Officials at the FBI's National Infrastructure Protection Center (NIPC), located at FBI headquarters here, are gathering for an emergency meeting to collect and analyze all available cyberintelligence information, said Navy Rear Adm. James Plehal, the deputy director of the NIPC.
Meanwhile, Marv Langston, former deputy chief information officer at the Defense Department, views yesterday's physical terrorist attacks as an act of war and warns that they could be followed by a series of cyberattacks. Asked if the airplane attacks against the Pentagon and World Trade Center could be followed by a cyberattack, Langston answered, "I would be surprised if it was not."
On High Alert
Meanwhile, Atlanta-based Internet Security Systems (ISS), which operates the IT sector's Information Sharing and Analysis Center (ISAC), has placed its operations center on what it calls AlertCon 3 (the highest is AlertCon 4), "in order to focus IT security efforts on the potential for (and defense against) an Internet component to these attacks." The ISAC works with the FBI and the NIPC in sharing information about cyberthreats.
"Our monitored networks do not show any unusual activity at this time, but our [Security Operations Centers] are at a heightened state of alert as we watch for any indications that e-commerce is also being targeted," an ISS spokesperson says.
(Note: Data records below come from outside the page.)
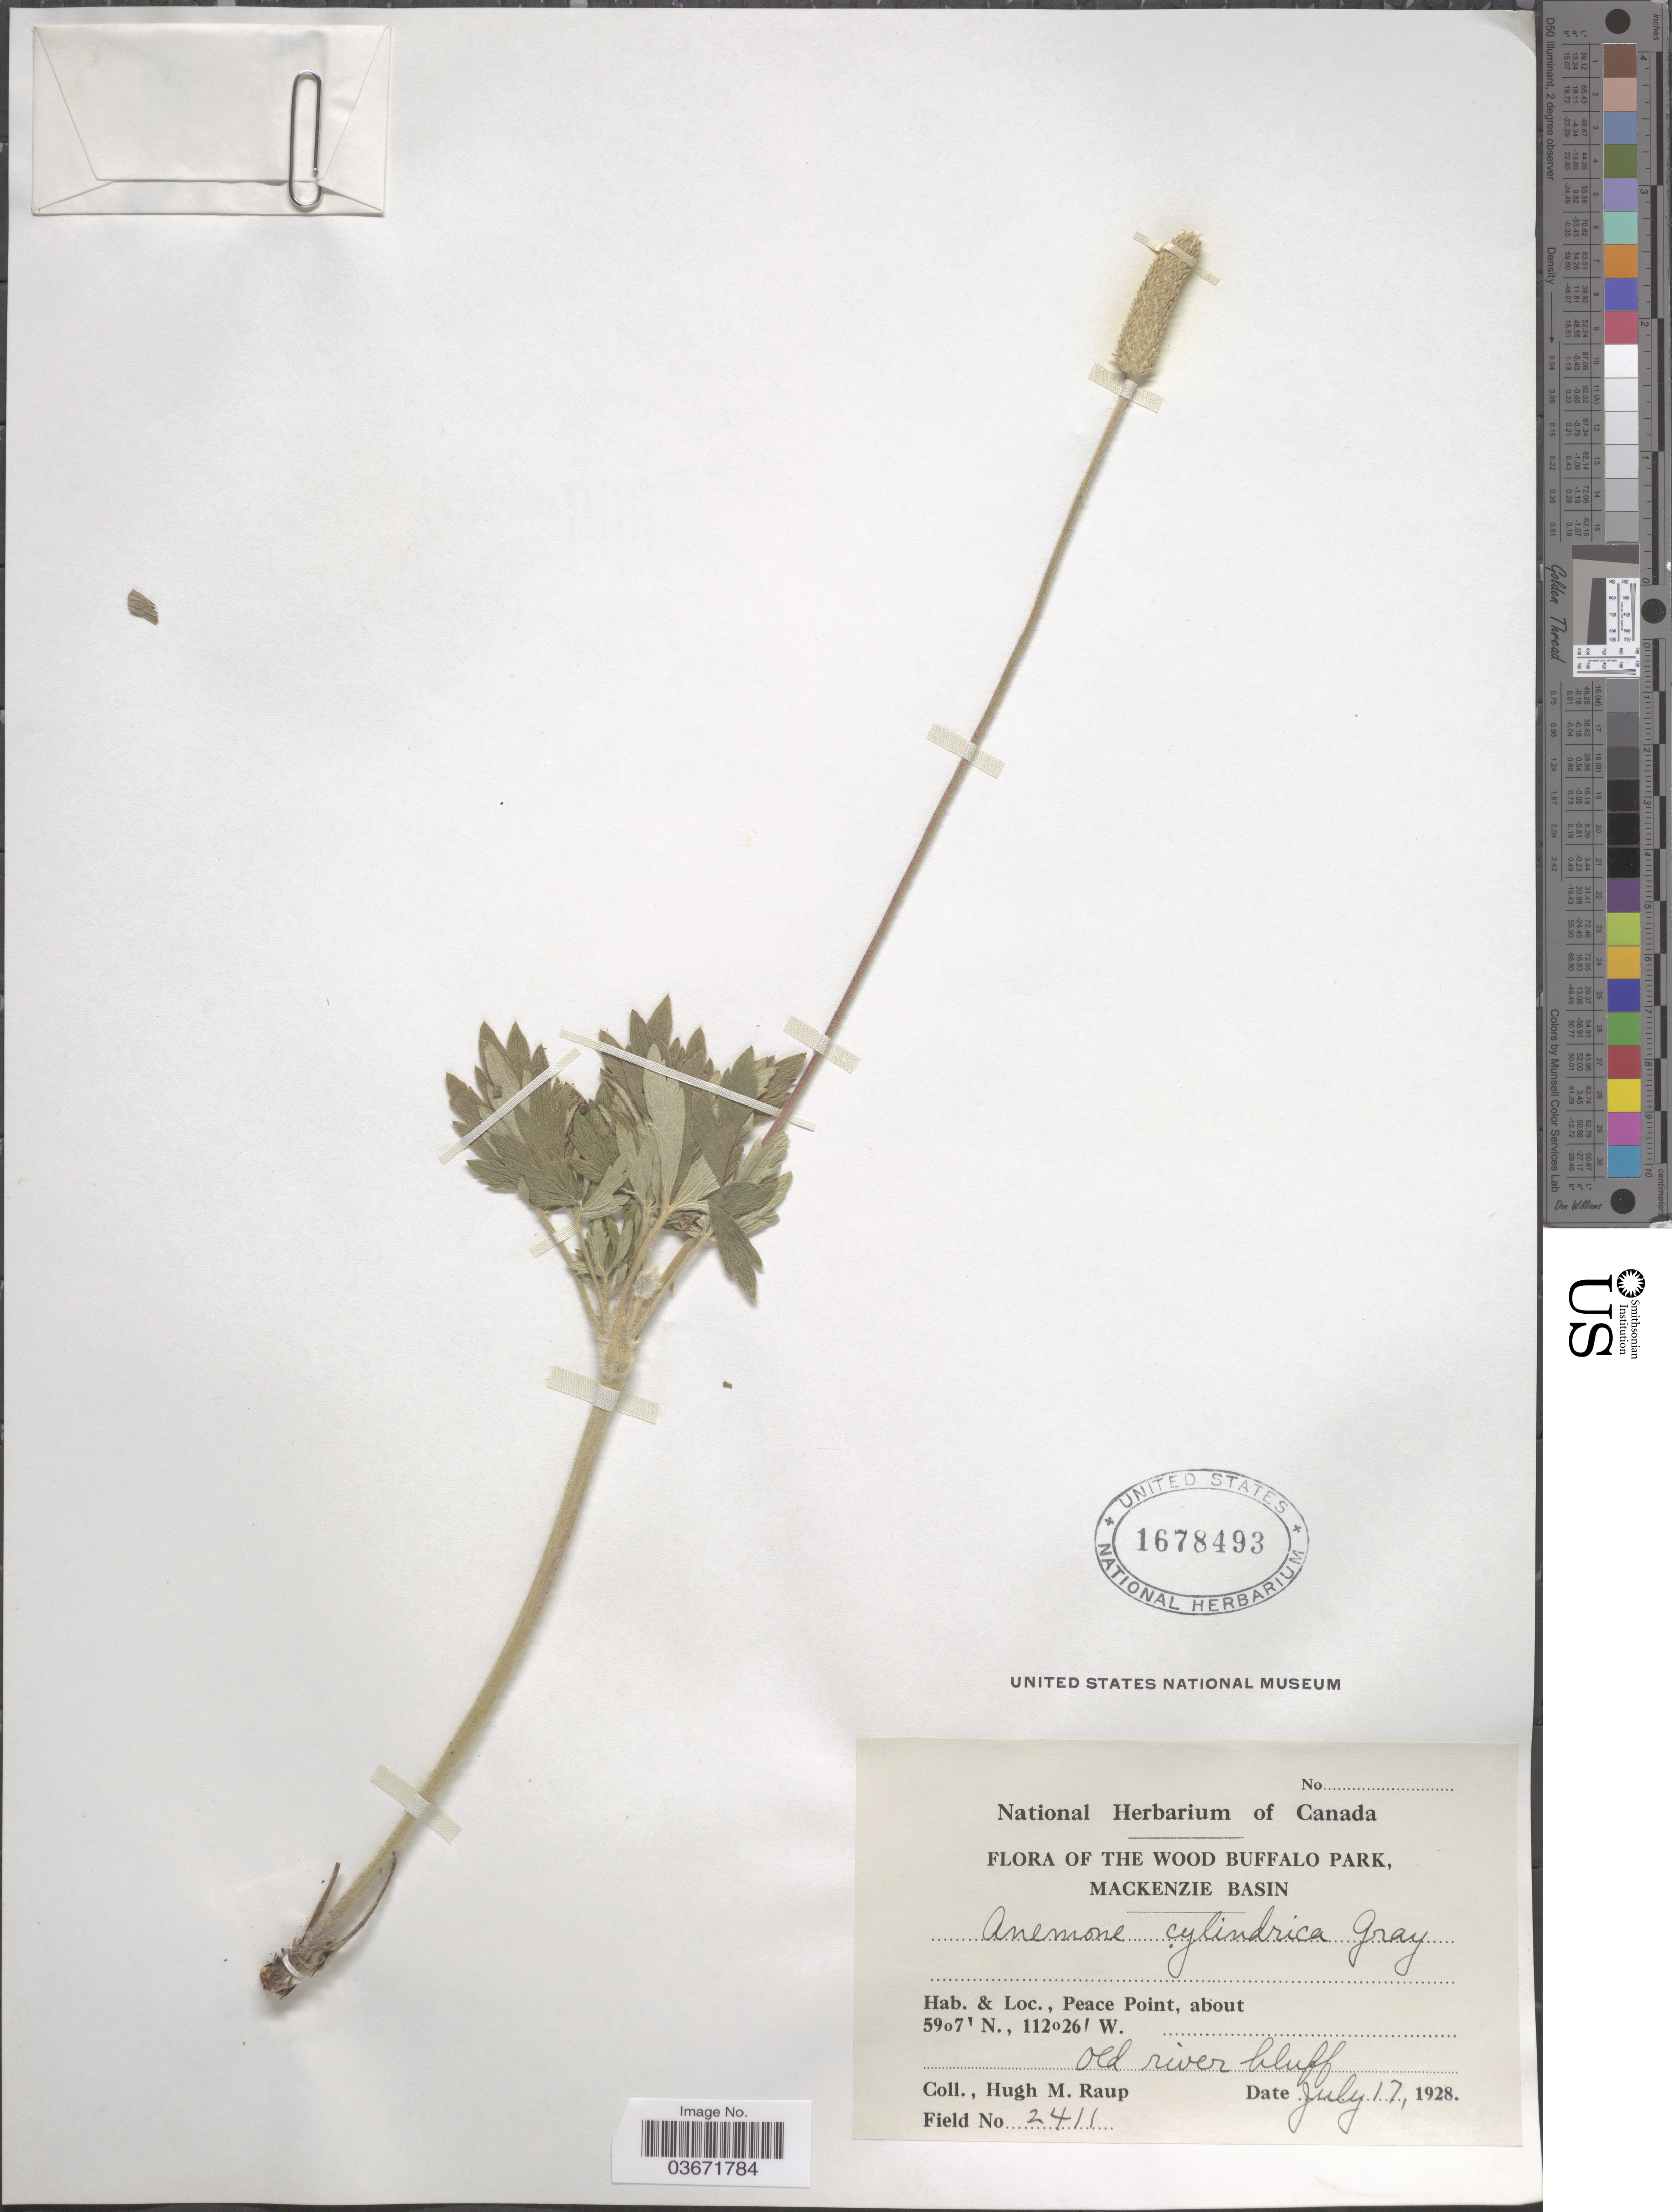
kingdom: Plantae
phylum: Tracheophyta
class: Magnoliopsida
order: Ranunculales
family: Ranunculaceae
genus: Anemone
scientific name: Anemone cylindrica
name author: A. Gray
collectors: H. Raup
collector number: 2411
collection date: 1928-07-17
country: Canada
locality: The Wood Buffalo Park, Mackenzie Basin. Peace Point.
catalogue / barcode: US 1678493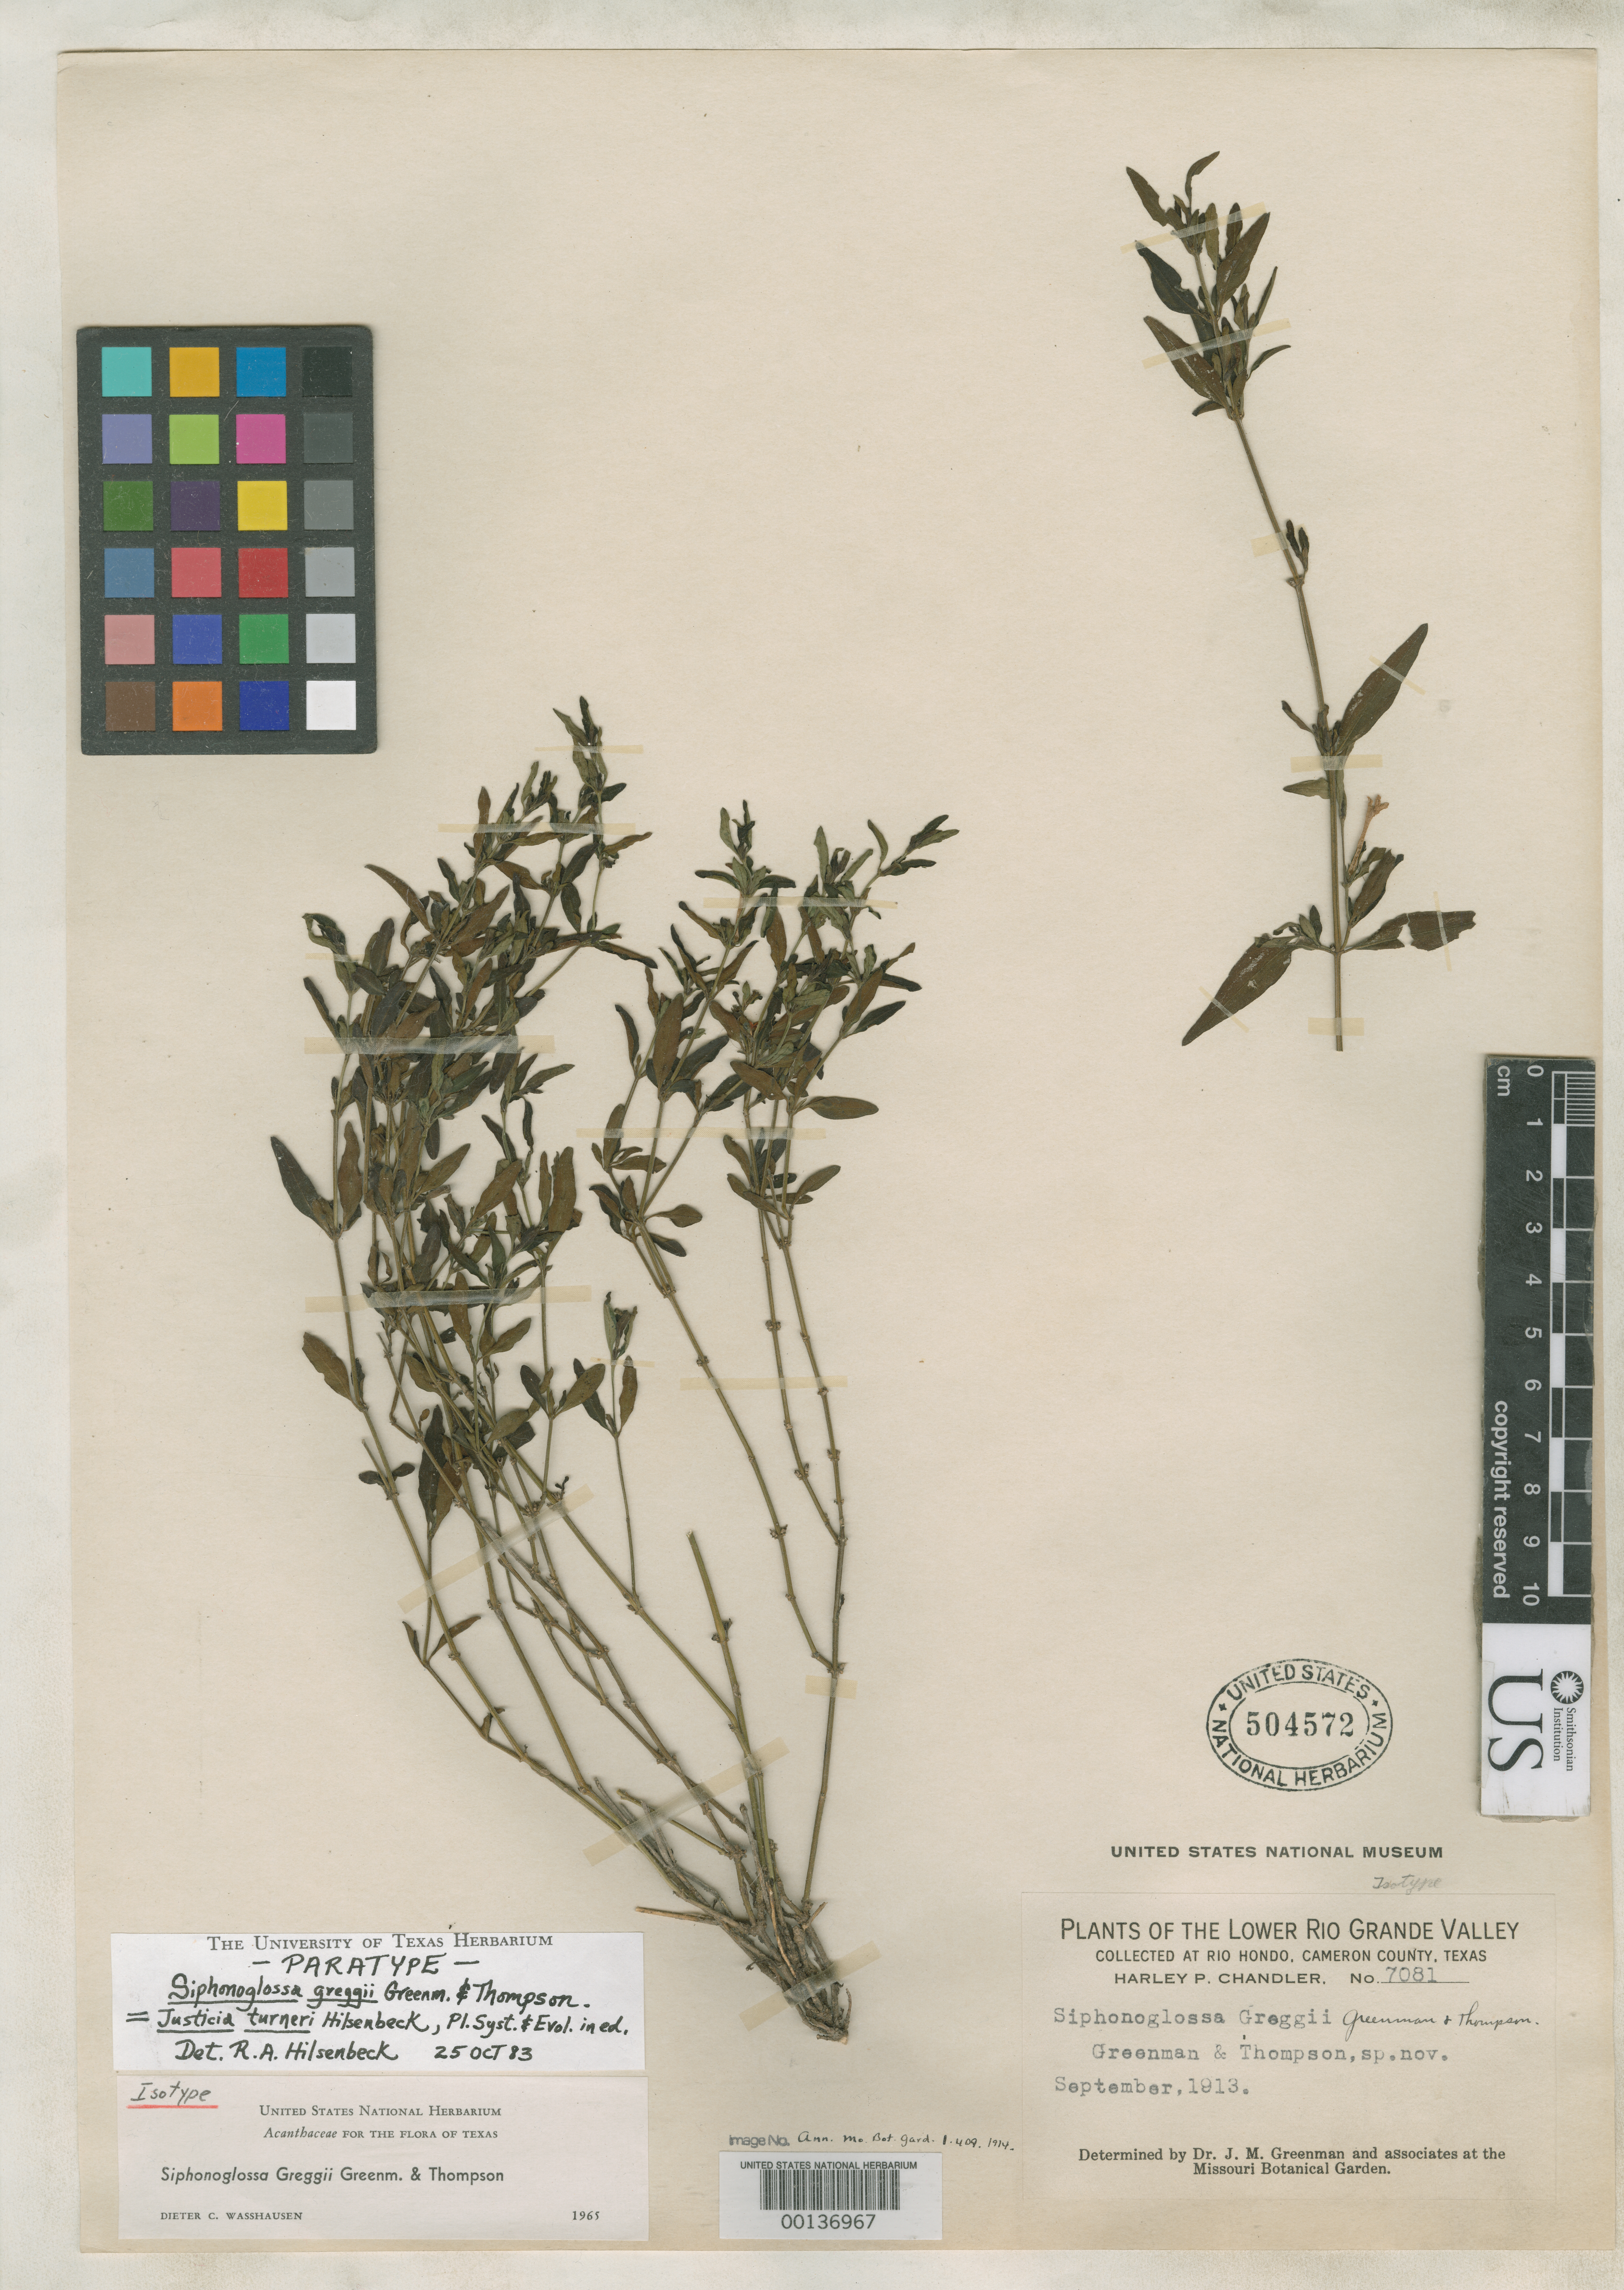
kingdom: Plantae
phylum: Tracheophyta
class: Magnoliopsida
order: Lamiales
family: Acanthaceae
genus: Siphonoglossa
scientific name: Siphonoglossa greggii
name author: Greenm. & C.H. Thomps.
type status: Paratype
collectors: H. Chandler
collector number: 7081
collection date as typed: Sep 1913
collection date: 1913-09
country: United States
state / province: Texas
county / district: Cameron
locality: Rio Hondo.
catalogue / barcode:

"This is a time to partner all security assets on what is most important to your enterprise," the ISS threat assessment states. "While physical security concerns are paramount, it is essential to keep some eyes on the networks focused on malicious activity."
Low-Tech Planning
The major question being asked by some experts is how such a large-scale, coordinated attack could have been accomplished without security officials being tipped off through cyber or communications intelligence. Most experts acknowledge, however, that only a handful of terrorist organizations in the world are capable of conducting such an operation in secret. And they likely used non-technical means of communications that would have allowed them to escape U.S. intelligence IT surveillance operations.
John Garber, vice president of Cryptec Secure Communications in Chantilly, Virginia, and a former National Security Agency official, says the capabilities of the U.S. intelligence community are "fairly well known" by the terrorist organizations that are suspects in this series of attacks.
"They do an awful lot of communications through messengers and non-digital methods," Garber says. "It's not like them to be walking around talking on telephones. This doesn't strike me as a signals intelligence failure as much as a failure of national [agency] coordination," he adds.
"This is a large and extremely well-coordinated attack. In spite of our best efforts to coordinate intelligence collection on terrorists, this is a massive failure of national cooperation," says Garber, who was in downtown Washington when the Pentagon was attacked. "I can't believe there were no indications."